Required action – In the article about Google's hosted security offering, what technology is Web Security for Enterprise based on?

Sunday, May 11, 2008

Google Gains on Microsoft With Hosted Security Offering




Nautilus Sci/Tech
May 11, 2008

With every Google enterprise announcement Microsoft must hear the war drums beating.

Sure, Google owns the search market. And, as a result, the company is the online advertising leader. But Microsoft has all those Windows desktops out there, and owns the corporate market, right?

Well, maybe not for long.

Sure, software as a service and cloud computing don't sound as sexy as free e-mail and pay-per-click, but they are the wave of the future, experts say.

On Thursday, Google unveiled a re-branded Web Security for Enterprise based on the Postini technology it acquired last year. The Web-hosted service protects corporate Web and e-mail users from viruses, spyware, and malicious Web sites, and extends protection directly to remote workers if needed.

This is all part of Google's hosted apps business, but targeted at corporate customers instead of consumers who expect--and get--hosted services for free, at least for now.

By putting traditional desktop applications, e-mail, word processing, and calendars into the cloud, Google relieves corporations of the administrative burden of having to buy hardware, install software, and hire people to maintain it.

This greatly reduces the costs for corporations and allows them to focus on their core businesses. And by beefing up the security of its hosted offerings, Google has removed a large impediment to widespread corporate adoption of its hosted services.

"Securing the current enterprise environment is futile," Philippe Courtot, chief executive of Qualys, which offers security as a service to corporations, said in an interview on Friday. "This is a problem Microsoft should have fixed a long time ago."

With an arsenal of search, Web-hosted apps and the advertising-supported "money-making machine...Google is going to kill Microsoft," he predicted.

Google's offering is compelling for corporations because of the ease with which they can be up and running without any IT headaches, says Nitesh Dhanjani, senior manager and leader of application security services at Ernst & Young.

"Microsoft says 'here's the software.' Google says 'it's already there; we just create the accounts and you can start today,'" Dhanjani says. "We're seeing, from an IT perspective, that in the next couple of years services will move into the cloud, even security services, so Google is really thinking ahead."

Microsoft certainly recognizes this trend. The company turned its FrontBridge acquisition into Microsoft Exchange Hosted Services, which includes security. But the software giant doesn't have a pure, software-as-a-service-based messaging security platform like Google or MessageLabs, says Paul Roberts, senior analyst for enterprise security at The 451 Group.

"Microsoft clearly sees the light that the Web and the Internet are the OS (operating system) of the future and that selling shrink-wrapped software isn't going to be feasible," Roberts says.

Peter Firstbrook, a program director at Gartner, summed it up this way: "I wouldn't ring the bells yet, but it is another feather in Google's cap; another service they can offer so that they become more strategic to their customers."

Stored data –
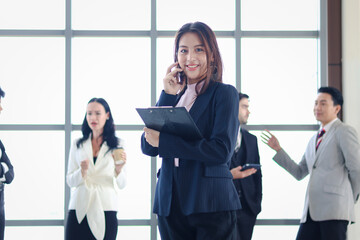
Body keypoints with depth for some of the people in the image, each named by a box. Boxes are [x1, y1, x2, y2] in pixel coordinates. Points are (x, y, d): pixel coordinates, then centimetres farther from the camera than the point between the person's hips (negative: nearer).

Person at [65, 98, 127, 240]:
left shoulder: (117, 145, 7)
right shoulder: (78, 145, 12)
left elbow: (121, 184, 5)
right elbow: (70, 181, 8)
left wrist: (118, 169, -15)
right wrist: (82, 172, -12)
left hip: (105, 209, -1)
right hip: (79, 209, 1)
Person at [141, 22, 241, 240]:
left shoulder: (224, 93, 0)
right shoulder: (172, 96, 14)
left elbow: (221, 150, -13)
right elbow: (148, 148, 3)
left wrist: (163, 140, -14)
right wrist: (167, 96, -3)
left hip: (210, 205, -4)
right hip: (170, 204, 4)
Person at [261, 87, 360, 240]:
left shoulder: (344, 132, 0)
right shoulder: (314, 140, 25)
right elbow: (299, 173, 22)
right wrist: (278, 149, 16)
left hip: (335, 210, -7)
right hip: (312, 210, 7)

Exercise answer – It is based on the Postini technology Google acquired last year.